Stooges History
submitted by SOFA

Curly
died in 1952 of a series of strokes.
Shemp died in 1955 of a heart attack after attending a prizefight.
Larry died in an old folk's home around 1973.
Moe died of old age around 1975, I believe.
Joe Besser died in the early 1990's.
Curly Joe DeRita died just a few years ago. He was in his 90's.
So in all, how many Three Stooges were there? They've all just been named,
unless you want to count Emil Sitka...
(Let's complicate this)The Stooges (they weren't called that then) first
appeared supporting their boss, Ted Healy, in the 1930 film "Soup
to Nuts." There are four comic "stooges" in that film:
Moe, Larry, Shemp, and a fellow who does a sort of silent Harpo-esque
turn, by name of Fred Sanborn. When the boys left Healy for good in 1934,
he hired replacement comics and they were known as Healy's Stooges for
a while. Some of these guys have been reported to have formed a stage
or club act called The Three Stooges, but it didn't last long. The only
memorable name from that gang is Paul "Mousie" Garner.

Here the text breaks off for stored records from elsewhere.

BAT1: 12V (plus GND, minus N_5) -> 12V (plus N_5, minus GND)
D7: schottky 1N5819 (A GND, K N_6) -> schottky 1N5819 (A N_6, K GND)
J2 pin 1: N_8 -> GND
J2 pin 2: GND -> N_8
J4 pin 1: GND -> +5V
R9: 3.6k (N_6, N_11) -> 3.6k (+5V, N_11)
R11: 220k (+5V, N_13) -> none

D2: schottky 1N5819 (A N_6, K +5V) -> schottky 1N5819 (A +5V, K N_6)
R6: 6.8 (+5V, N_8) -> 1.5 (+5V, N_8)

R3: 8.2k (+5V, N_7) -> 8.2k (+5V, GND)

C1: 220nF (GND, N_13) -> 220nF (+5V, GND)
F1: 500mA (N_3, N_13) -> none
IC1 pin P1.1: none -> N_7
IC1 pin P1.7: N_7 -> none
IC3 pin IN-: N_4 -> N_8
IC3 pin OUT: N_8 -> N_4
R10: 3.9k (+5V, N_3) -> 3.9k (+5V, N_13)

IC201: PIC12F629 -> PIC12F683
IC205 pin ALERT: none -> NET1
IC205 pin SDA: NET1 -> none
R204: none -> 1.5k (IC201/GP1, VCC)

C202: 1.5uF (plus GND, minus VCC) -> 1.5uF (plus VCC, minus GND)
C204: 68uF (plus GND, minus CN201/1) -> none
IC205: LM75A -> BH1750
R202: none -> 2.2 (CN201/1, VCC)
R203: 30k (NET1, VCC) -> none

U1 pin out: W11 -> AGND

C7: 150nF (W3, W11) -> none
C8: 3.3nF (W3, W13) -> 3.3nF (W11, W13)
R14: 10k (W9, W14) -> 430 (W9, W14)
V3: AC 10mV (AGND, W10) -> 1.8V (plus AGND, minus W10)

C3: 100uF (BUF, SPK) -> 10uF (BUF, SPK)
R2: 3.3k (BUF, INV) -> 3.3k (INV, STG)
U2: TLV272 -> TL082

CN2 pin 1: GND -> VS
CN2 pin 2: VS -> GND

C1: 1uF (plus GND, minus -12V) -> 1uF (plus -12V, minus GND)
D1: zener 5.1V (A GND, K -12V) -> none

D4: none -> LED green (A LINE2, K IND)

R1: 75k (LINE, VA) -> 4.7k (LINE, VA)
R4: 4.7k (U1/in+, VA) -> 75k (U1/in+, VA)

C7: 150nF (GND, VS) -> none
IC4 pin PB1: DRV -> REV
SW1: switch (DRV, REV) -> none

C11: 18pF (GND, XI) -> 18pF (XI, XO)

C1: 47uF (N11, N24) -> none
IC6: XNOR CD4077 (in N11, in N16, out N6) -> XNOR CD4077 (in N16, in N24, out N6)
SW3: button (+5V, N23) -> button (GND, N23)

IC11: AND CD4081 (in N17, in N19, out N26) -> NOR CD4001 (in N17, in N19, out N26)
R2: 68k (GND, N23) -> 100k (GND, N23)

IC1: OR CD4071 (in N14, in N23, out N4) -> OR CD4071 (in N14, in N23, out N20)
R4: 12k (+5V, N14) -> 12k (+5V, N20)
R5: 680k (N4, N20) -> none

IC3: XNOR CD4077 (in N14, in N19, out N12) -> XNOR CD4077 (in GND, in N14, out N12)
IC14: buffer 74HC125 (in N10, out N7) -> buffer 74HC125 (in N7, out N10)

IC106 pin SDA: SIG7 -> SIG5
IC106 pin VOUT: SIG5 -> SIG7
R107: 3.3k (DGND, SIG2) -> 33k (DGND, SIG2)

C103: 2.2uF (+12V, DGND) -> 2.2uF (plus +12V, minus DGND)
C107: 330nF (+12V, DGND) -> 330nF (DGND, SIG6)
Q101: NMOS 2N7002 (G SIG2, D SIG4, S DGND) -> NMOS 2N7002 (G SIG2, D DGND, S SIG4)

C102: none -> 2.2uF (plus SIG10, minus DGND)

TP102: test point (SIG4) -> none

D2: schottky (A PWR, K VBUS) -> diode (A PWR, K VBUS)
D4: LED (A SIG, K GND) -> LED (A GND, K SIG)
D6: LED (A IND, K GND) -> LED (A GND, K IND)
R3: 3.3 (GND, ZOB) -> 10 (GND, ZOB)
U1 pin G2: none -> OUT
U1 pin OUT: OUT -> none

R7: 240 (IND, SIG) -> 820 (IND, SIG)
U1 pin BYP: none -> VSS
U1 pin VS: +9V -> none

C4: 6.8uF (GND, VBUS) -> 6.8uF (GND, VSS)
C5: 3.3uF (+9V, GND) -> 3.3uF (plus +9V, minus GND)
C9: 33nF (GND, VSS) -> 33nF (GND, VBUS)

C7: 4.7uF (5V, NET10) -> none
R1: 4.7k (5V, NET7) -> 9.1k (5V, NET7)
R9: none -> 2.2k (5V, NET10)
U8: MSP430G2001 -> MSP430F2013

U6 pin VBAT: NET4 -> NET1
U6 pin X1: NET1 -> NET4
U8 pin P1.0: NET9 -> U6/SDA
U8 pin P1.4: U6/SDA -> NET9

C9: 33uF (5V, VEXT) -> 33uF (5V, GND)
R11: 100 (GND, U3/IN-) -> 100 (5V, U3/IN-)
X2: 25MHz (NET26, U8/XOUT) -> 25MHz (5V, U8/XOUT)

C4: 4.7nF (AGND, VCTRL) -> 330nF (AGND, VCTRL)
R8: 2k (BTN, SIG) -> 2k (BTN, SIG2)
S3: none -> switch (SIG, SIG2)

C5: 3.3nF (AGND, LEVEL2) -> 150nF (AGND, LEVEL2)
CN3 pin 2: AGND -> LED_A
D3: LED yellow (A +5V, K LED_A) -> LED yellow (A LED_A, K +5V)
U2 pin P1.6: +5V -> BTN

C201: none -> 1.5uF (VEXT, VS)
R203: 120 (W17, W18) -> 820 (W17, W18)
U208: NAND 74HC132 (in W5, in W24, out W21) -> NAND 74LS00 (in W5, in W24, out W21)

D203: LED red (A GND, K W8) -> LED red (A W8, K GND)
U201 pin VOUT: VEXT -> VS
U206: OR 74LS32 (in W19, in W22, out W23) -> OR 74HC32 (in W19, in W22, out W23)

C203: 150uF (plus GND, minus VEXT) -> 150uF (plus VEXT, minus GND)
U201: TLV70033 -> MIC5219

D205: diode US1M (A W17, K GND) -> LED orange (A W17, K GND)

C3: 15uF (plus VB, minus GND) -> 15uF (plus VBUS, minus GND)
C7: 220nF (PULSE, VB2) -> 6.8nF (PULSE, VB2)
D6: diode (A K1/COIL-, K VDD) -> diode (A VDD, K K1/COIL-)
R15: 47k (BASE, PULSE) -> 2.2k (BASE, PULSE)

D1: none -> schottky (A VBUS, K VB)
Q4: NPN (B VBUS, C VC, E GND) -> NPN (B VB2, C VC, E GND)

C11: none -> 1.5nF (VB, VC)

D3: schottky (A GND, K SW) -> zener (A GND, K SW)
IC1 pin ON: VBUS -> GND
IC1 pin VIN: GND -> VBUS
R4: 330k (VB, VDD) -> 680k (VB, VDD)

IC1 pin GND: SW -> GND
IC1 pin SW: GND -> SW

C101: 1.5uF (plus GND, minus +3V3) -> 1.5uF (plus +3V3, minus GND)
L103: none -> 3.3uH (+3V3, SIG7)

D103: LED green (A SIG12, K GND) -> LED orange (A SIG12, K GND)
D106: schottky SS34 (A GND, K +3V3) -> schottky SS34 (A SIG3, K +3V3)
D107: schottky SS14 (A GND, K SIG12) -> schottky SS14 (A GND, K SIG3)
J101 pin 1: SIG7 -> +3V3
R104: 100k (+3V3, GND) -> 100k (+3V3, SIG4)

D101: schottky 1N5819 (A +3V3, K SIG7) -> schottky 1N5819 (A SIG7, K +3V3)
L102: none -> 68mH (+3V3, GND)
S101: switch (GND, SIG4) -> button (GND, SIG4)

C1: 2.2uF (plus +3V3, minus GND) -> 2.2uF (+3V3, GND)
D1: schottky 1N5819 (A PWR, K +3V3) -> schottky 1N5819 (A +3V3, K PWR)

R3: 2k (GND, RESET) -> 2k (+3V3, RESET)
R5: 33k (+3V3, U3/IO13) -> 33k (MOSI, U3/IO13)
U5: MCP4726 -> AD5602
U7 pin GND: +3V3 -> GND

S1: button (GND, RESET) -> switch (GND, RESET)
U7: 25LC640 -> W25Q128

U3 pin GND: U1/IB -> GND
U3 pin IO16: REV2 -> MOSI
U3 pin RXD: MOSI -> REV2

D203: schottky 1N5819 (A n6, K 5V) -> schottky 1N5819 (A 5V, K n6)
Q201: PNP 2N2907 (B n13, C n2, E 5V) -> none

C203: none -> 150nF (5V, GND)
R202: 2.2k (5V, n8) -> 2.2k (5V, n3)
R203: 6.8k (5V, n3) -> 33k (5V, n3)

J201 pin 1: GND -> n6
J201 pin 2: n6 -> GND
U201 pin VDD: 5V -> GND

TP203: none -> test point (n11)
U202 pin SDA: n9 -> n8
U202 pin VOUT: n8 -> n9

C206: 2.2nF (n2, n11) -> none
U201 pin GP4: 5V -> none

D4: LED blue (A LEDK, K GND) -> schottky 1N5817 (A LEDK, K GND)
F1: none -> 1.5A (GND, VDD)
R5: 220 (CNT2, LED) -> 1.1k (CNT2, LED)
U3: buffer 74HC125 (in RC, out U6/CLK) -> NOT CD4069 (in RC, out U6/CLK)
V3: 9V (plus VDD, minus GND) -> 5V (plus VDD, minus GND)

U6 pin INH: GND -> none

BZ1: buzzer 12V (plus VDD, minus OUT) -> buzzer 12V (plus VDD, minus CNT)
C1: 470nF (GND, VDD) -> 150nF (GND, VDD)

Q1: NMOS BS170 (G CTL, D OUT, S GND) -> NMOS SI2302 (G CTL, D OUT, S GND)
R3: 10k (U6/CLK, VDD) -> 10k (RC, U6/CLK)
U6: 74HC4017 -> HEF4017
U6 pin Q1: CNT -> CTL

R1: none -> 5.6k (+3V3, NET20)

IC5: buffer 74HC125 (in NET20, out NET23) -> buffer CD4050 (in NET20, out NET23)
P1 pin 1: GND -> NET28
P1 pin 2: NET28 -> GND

When Shemp died in 1955, they still owed Columbia four shorts on their
contract. So, a Columbia utility player named Joe Palma - whose face you
have seen in many, many Stooges shorts - was recruited to stand-in for
Shemp. They gave him Shemp's haircut and positioned him to face away from
the camera, and shot new inserts for old shorts (which is what they were
doing right before Shemp died anyway). Thus, Joe Palma was briefly a quasi-stooge.
Before they became "The Three Stooges," Moe, Larry and Shemp
(later Curly) were variously known as "The Racketeers," "The
Southern Gentleman" (ha!), and (after they left Healy) "Howard,
Fine and Howard - Three Lost Souls." And then, yes, there was Emil
Sitka.
Further trivia for fans: The first Stooges short for Columbia, "Woman
Haters," has always been shown as a reissue print, credited to "The
Three Stooges." However, when it was first released in 1934, it wasn't
that way; it was "Woman Haters, a Musical Novelty, with Marjorie
White, Moe Howard, Larry Fine and Jerry Howard."
Mousie Garner later performed with Spike Jones and His City Slickers.
And much later (1994) he appeared in the film Radioland Murders, in which
Michael McKean, Billy Barty, et al. recreated Spike's act.
As far as I know, none of these people ever worked with FZ.